The 2013 Local Hero Award winners are:
Conservation Action: Seth Adams, Save Mount Diablo
No one knows more about Mount Diablo and its people than Seth Adams, Director of Land Programs at Save Mount Diablo. And no one has been as dedicated as Seth to protecting the mountain, its wildlife, and its diverse plant communities. Since joining Save Mount Diablo as its first professional staff member in 1988, Seth has been directly involved in property acquisitions and easements protecting tens of thousands of acres of natural lands in eastern Contra Costa and Alameda counties. In 1988 a development boom was sweeping the area, threatening to make Mount Diablo an isolated island of open space in a sea of houses, shopping malls, and roads. But thanks in large part to Seth’s visionary leadership and dogged persistence, Save Mount Diablo has helped to turn that nightmare scenario on its head, making the mountain the centerpiece of an expansive vision of large connected blocks of open space.
According to Bay Nature’s Executive Director David Loeb, “This award for Conservation Action recognizes that the work done by Seth and Save Mount Diablo over the past 25 years has truly altered the course of the East Bay, ensuring that it remains a livable region for people and wildlife alike.”
Environmental Education: Mia Monroe, Golden Gate National Parks
No one is more dedicated to getting people out to appreciate and learn about the natural world than Mia Monroe, Site Supervisor at Muir Woods National Monument and Interpretive Supervisor for the Golden Gate National Parks’ Marin Interpretive Area (including Muir Woods, Stinson Beach, and the Marin Headlands). Originally from San Carlos on the Peninsula, Mia has been a national park ranger since 1976, starting out at Fort Point in San Francisco before moving north across the Golden Gate to become park naturalist for Muir Woods. She has conducted naturalist hikes and programs for countless park visitors—young and old, Bay Area residents and tourists—introducing them to the wonders of the old growth redwood forest, the allure of tidepools, and the rhythms of coastal streams.

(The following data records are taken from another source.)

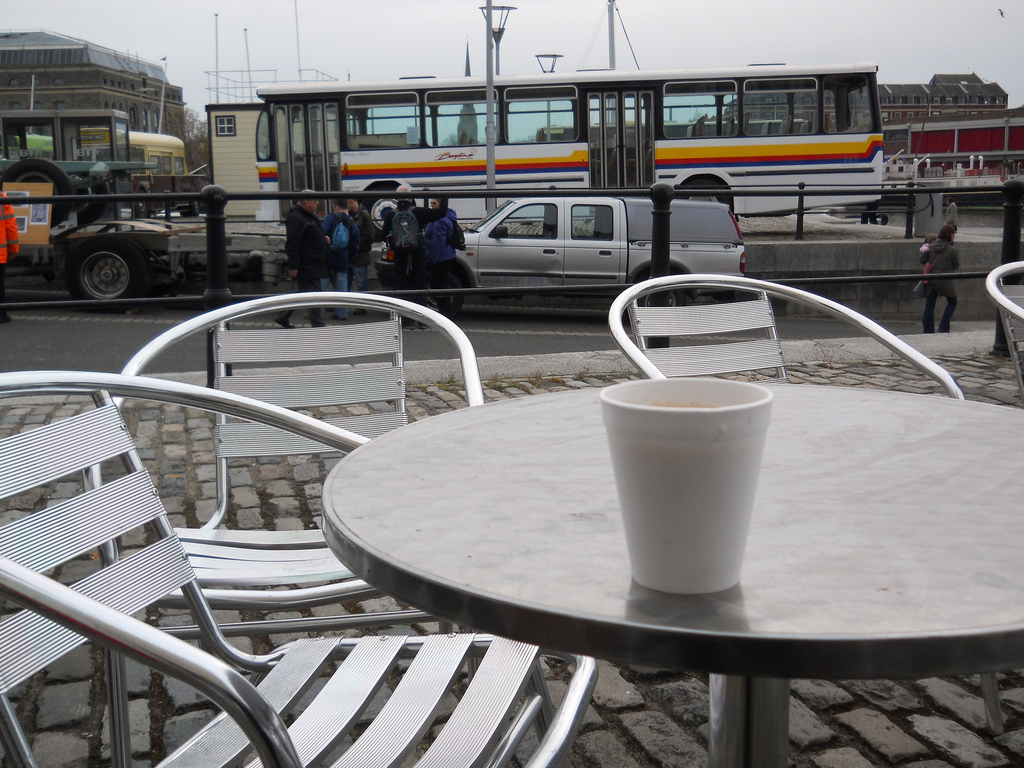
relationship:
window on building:
[345, 105, 421, 151] [846, 72, 993, 135]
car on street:
[32, 219, 195, 299] [10, 275, 991, 371]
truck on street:
[440, 201, 749, 295] [15, 242, 983, 377]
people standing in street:
[273, 173, 467, 340] [54, 260, 990, 366]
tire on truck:
[78, 255, 130, 301] [10, 199, 192, 305]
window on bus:
[345, 105, 421, 151] [244, 65, 888, 238]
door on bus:
[280, 102, 337, 217] [246, 74, 893, 254]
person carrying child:
[907, 212, 957, 334] [918, 232, 929, 297]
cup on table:
[599, 377, 772, 593] [317, 376, 989, 744]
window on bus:
[345, 105, 421, 151] [246, 74, 893, 254]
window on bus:
[352, 110, 422, 137] [266, 88, 880, 229]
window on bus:
[345, 105, 421, 151] [268, 94, 893, 211]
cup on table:
[599, 377, 772, 593] [343, 387, 1016, 744]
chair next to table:
[12, 404, 520, 765] [382, 391, 1013, 733]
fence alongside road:
[1, 179, 1019, 406] [8, 266, 1015, 392]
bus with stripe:
[249, 63, 911, 223] [251, 132, 882, 182]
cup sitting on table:
[599, 377, 772, 593] [318, 372, 1019, 662]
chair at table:
[0, 372, 602, 768] [318, 372, 1019, 662]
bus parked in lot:
[249, 63, 911, 223] [897, 175, 1010, 228]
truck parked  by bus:
[377, 198, 747, 316] [249, 63, 911, 223]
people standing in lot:
[272, 173, 465, 340] [2, 264, 986, 375]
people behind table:
[272, 173, 465, 340] [312, 366, 1024, 768]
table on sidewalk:
[312, 366, 1024, 768] [4, 329, 981, 764]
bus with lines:
[249, 63, 911, 223] [251, 134, 880, 182]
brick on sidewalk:
[833, 703, 932, 760] [593, 663, 1011, 756]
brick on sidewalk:
[833, 703, 932, 760] [566, 657, 1021, 759]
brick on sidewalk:
[32, 671, 96, 735] [20, 632, 212, 761]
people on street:
[273, 173, 467, 340] [158, 280, 619, 384]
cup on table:
[602, 359, 784, 593] [312, 366, 1024, 768]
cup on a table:
[599, 377, 772, 593] [312, 364, 974, 678]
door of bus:
[280, 107, 354, 218] [244, 65, 888, 238]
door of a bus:
[280, 102, 337, 217] [293, 63, 916, 267]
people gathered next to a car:
[273, 173, 467, 340] [374, 167, 768, 302]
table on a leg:
[312, 364, 974, 678] [700, 675, 794, 745]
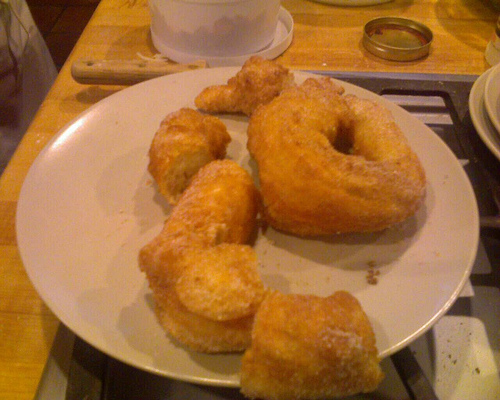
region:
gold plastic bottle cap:
[362, 18, 436, 63]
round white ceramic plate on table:
[13, 63, 479, 385]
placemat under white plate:
[33, 319, 240, 396]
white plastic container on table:
[147, 3, 295, 64]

As a supervisor, Mia now spends more time planning and coordinating such interpretive programs than giving them, but she makes sure to get away from her desk to spend time out in the field, staying in contact with park visitors and the natural beauty they’ve come to enjoy in “her” parks. According to Bay Nature’s David Loeb, “Mia is such an effective communicator because she combines a deep knowledge of the landscape with an infectious sense of curiosity and wonder.”

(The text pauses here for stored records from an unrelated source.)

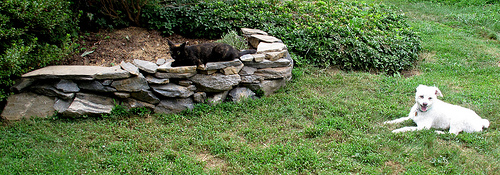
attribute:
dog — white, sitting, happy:
[388, 74, 493, 141]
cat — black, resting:
[162, 33, 266, 72]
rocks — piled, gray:
[58, 58, 288, 121]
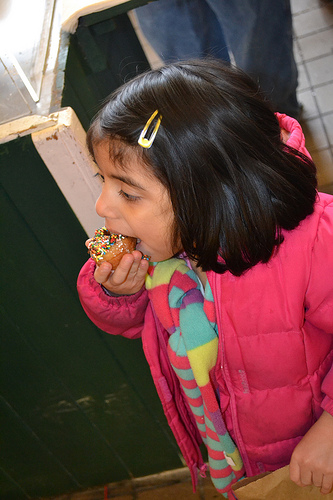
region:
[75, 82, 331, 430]
young girl eating donut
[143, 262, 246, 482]
young girl wearing colorful striped scarf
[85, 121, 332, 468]
young girl wearing bright pink coat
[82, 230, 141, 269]
donut with muticolored sprinkles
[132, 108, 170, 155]
gold barette in girl's hair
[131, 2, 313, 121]
person wearing blue jeans standing behind girl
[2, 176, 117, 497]
girl standing next to green wall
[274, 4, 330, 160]
floor with white tile and black grout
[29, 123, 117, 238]
white trim on the wall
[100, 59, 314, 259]
young girl with dark brown hair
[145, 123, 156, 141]
hair clip of a girl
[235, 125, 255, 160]
section of a girls hair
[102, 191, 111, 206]
section of a girls nose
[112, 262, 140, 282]
fingers of a small girl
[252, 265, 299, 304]
section of a girls jacket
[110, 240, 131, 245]
section of a cup cake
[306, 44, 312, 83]
section of a white surface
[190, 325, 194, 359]
section of a girls scarf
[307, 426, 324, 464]
left hand of a small girl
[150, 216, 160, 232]
cheeks of a small girl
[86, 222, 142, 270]
cake donut with colored sprinkles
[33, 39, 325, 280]
young girl eating a donut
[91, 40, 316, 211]
girl with dark and shiny hair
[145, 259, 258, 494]
girl wearing a striped scarf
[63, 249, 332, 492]
puffy pink cold-weather coat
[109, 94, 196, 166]
yellow barrette in hair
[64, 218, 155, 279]
donut is first meal of day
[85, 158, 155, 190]
thick and full eyebrows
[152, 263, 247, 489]
scarf colors compliment coat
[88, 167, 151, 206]
girl has brown eyes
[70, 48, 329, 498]
little girl eating a pastry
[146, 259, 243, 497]
colorful winter scarf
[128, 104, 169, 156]
hair barrette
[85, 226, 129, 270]
pastry with sprinkles on it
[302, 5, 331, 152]
tiled floor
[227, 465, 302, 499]
brown paper bag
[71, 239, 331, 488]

Youth Engagement: Cindy Moreno
At 23 years, Cindy Moreno has already packed in more experience in the environmental arena than most of us get to in our lifetimes. A native of Arvin, a small agricultural community in the Central Valley and a recent graduate of the Environmental Studies program at San Jose State, Cindy’s passion is reaching out to diverse communities to educate them about sustainable practices and engage them in conservation. She was recently hired to be an energy outreach specialist for WattzOn, helping Spanish-speaking residents of the South Bay evaluate and reduce their energy consumption using the company’s innovative online tools.
In her “spare time” Cindy works as a guide for the Guadalupe River Park Conservancy, leading weekend field trips for children and adults in this restored riparian habitat running through the heart of San Jose. And she works part-time as a Garden Based Educator at Full Circle Farm in Sunnyvale, developing and delivering programs on healthy nutrition and sustainable food systems.
While in school, Cindy worked as a student intern at Don Edwards San Francisco Bay National Wildlife Refuge, developing outreach and education programs to promote shorebird conservation with the Latino communities of the South Bay. Jennifer Heroux, Chief of Visitor’s Services and Cindy’s supervisor at the refuge, says: “Cindy is an exceptional young woman—passionate and completely dedicated to the environment and building community. She has done so much for someone in her early 20s.”